── SUPPLIED TEXT ──

Author: Kevin Gertgen in Data Acquisition, Drag Racing on the Performance Trends Blog, Nov.03, 2012 (View Original Post)
Ford Engineer Blaine Ramey of Ramey Motorsports has been running one of the new Ford Factory Race Cobra Jets. Recently they had to modify the front suspension to accommodate a deep sump oil pan.
Figure 1 Blaine Launching
On his next outing, Blaine almost jumped to the other lane when he got on the brakes at the end of the pass. Something had really changed in the suspension. Luckily Blaine’s engineering mind brought him to our Suspension Analyzer as the proper tool to solve this problem.
The first step was to see what the problem was. Was it some severe caster change from before, a bump steer problem, camber change, etc? Blaine made the measurements of his McPherson strut suspension and modeled its motion in the Suspension Analyzer. What popped up as a problem was the severe bump steer, or that the tire’s toe changes dramatically as the suspension goes through dive and rebound. This would have caused the steering instability as Blaine went from accelerating (rebound or spring extension) to braking (dive or spring compression). See Figure 2 for a visual of what Blaine’s bump steer looked like. It shows the tires severely toeing out with 3” of front end dive.
Figure 2 Front View of Suspension Showing 3” of Dive Produces .92” of Toe Out
Because Blaine has the Drag Race Datamite v4.1 and the new DataMite 4 data logger with shock travel sensors, he knows exactly how much spring travel he’s getting when this happens. The graph of a typical run with the shock sensors show shock travel going from 2” of rebound to 0.4” of dive. See Figure 3 of DataMite 4 shock travel data.
Figure 3 DataMite 4 Shock Travel Graph - Two (2.0) Inches of Shock Rebound at end of Run, then Drops to 0.4” Dive
When Blaine saw this, he confirmed it by checking toe on the actual car as he jacked it up and watched the tires toe out significantly. Now, how to fix it?
This is where the real advantage of using the Suspension Analyzer comes in. You can try many different modifications manually and instantly see how the Toe Gain changes. (Toe Gain is the amount of toe change you get from a standard 1” of dive, where Bump Steer is the amount Toe changes for almost any amount of suspension travel.) Anything which reduces Toe Gain will also reduce Bump Steer. Modifications that typically affect Bump Steer are relocating either end of the tie rods, either on the spindle or the rack. So Blaine tried moving the rack around and moving the tie rod attachments on the spindle.
Figure 4 Optimize Feature Finding Better Rack Position
There is also an automatic Optimize feature in the Suspension Analyzer which lets the program try hundreds of combinations of modifications to check for some improvement you are looking for. Figure 4 shows what the Optimize feature came up with for a better rack location. Blaine could easily move the rack back about 1.5”, so that was what was done with the rack. The same can be done in Optimize by moving the left or right Tie Rod Ends to find better (lower) bump steer.

───
── RECORDS PROVIDED ──

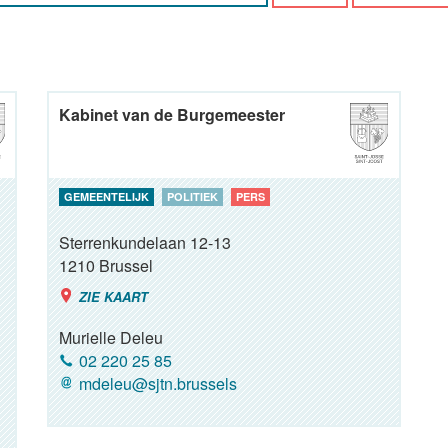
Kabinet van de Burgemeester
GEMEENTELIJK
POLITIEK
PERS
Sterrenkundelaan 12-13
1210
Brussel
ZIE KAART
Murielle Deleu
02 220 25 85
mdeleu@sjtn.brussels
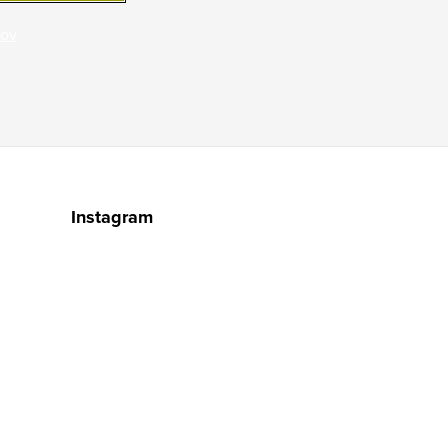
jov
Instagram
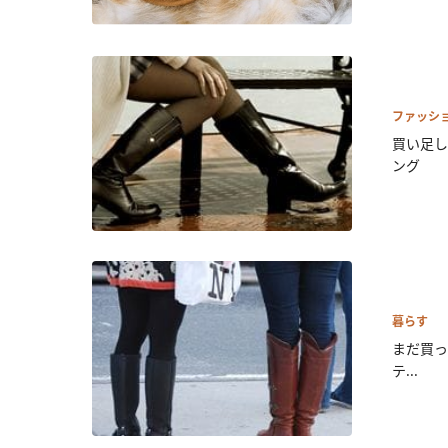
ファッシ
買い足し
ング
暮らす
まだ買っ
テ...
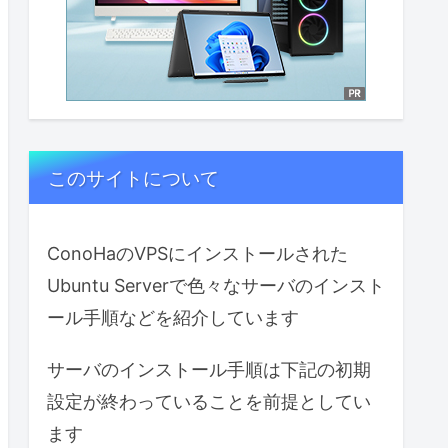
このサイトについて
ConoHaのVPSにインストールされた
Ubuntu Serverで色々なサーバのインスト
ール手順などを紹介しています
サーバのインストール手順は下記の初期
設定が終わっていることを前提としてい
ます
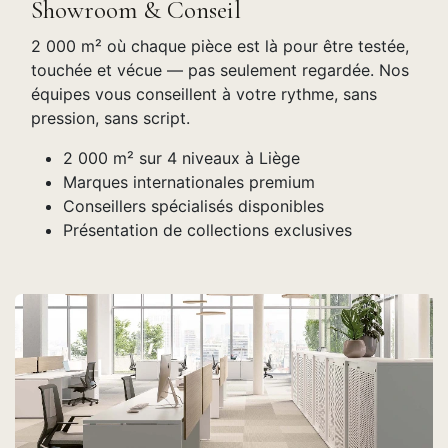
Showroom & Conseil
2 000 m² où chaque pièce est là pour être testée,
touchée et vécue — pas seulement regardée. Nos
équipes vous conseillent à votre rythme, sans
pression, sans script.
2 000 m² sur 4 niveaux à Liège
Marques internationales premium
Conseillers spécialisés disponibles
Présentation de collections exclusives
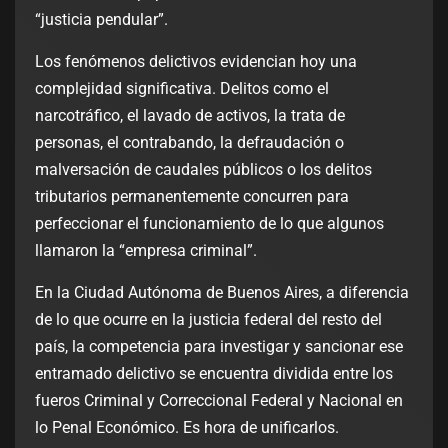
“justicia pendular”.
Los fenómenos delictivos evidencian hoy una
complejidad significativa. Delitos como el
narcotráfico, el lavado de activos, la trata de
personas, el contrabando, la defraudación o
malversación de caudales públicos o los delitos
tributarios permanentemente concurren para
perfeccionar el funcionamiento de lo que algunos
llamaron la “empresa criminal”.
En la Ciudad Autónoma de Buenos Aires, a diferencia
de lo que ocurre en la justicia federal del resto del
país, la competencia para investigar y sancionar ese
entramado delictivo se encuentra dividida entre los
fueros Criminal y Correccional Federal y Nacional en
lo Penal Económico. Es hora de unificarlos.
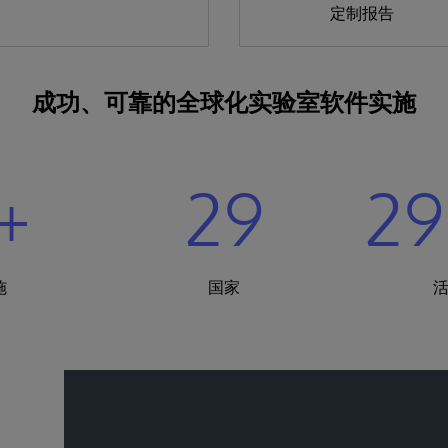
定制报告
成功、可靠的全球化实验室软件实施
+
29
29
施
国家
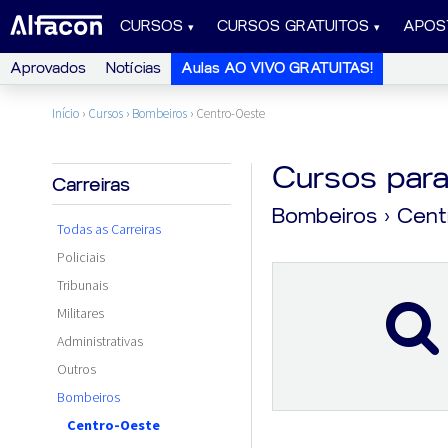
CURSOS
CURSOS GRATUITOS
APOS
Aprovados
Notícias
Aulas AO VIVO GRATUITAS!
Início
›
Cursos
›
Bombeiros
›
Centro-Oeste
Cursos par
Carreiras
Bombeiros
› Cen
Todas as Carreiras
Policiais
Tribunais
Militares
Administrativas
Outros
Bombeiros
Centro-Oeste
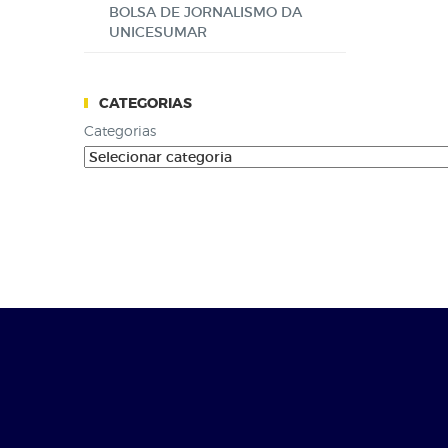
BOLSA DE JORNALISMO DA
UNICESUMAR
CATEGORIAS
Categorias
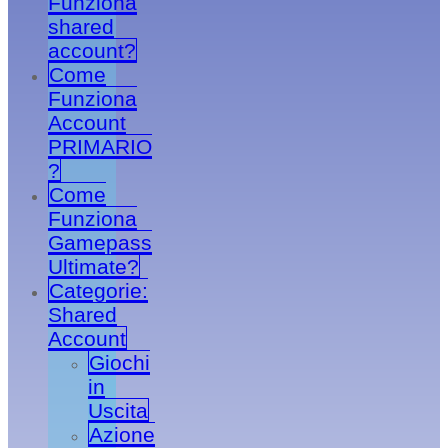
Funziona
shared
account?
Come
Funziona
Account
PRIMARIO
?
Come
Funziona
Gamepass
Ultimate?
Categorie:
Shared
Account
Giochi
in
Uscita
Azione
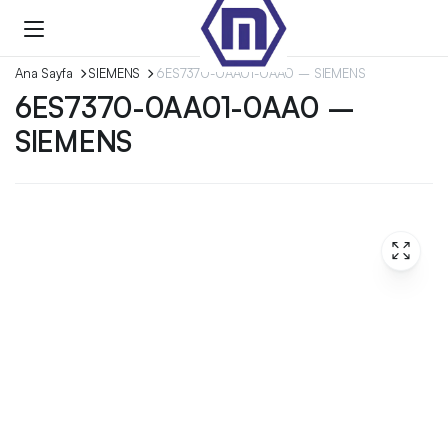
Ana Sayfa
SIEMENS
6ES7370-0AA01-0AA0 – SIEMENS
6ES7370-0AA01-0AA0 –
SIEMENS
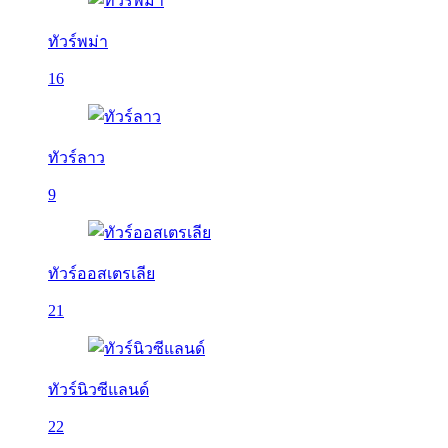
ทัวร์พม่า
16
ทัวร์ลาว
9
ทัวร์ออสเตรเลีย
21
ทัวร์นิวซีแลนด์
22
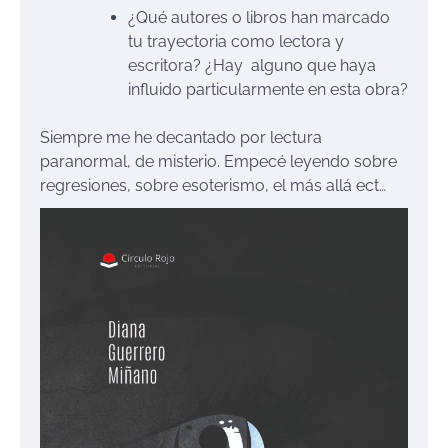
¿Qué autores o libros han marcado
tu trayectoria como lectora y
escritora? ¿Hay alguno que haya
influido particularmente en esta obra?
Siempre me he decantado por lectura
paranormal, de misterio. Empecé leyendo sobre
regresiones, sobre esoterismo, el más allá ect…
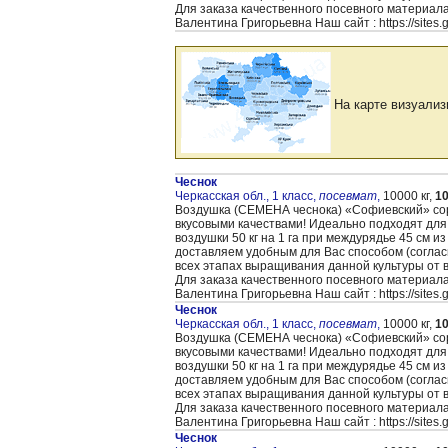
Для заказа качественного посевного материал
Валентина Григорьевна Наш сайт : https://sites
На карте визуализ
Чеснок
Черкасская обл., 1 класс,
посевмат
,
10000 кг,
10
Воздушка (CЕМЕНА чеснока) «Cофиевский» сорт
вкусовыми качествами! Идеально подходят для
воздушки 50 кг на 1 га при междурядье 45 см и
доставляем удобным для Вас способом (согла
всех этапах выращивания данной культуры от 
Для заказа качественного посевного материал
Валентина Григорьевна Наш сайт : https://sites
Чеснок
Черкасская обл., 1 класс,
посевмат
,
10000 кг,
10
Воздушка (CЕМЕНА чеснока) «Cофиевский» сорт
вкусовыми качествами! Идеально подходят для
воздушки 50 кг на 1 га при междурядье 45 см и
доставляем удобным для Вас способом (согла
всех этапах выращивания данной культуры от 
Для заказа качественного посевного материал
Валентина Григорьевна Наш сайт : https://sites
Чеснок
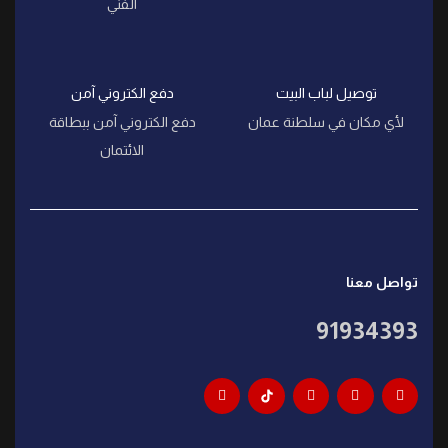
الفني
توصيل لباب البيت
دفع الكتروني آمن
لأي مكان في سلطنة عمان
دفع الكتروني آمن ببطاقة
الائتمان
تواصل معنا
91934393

───

• TASK 1
In the bump steer write-up, begin at the words "This is where" and stop after "on the spindle.". Reproduce that passage with "Toe Gain" changed to "Toe Sensitivity" everywhere it occurs.
• TASK 2
Copy the Collected data listing verbatim, beginning at its start and stopping after the line that has "Présentation de collections exclusives", with both ends included. Leave the pictures out.

• TASK RESPONSE 1
This is where the real advantage of using the Suspension Analyzer comes in. You can try many different modifications manually and instantly see how the Toe Sensitivity changes. (Toe Sensitivity is the amount of toe change you get from a standard 1” of dive, where Bump Steer is the amount Toe changes for almost any amount of suspension travel.) Anything which reduces Toe Sensitivity will also reduce Bump Steer. Modifications that typically affect Bump Steer are relocating either end of the tie rods, either on the spindle or the rack. So Blaine tried moving the rack around and moving the tie rod attachments on the spindle.

• TASK RESPONSE 2
Kabinet van de Burgemeester
GEMEENTELIJK
POLITIEK
PERS
Sterrenkundelaan 12-13
1210
Brussel
ZIE KAART
Murielle Deleu
02 220 25 85
mdeleu@sjtn.brussels
jov
Instagram
ファッシ
買い足し
ング
暮らす
まだ買っ
テ...
このサイトについて
ConoHaのVPSにインストールされた
Ubuntu Serverで色々なサーバのインスト
ール手順などを紹介しています
サーバのインストール手順は下記の初期
設定が終わっていることを前提としてい
ます
Showroom & Conseil
2 000 m² où chaque pièce est là pour être testée,
touchée et vécue — pas seulement regardée. Nos
équipes vous conseillent à votre rythme, sans
pression, sans script.
2 000 m² sur 4 niveaux à Liège
Marques internationales premium
Conseillers spécialisés disponibles
Présentation de collections exclusives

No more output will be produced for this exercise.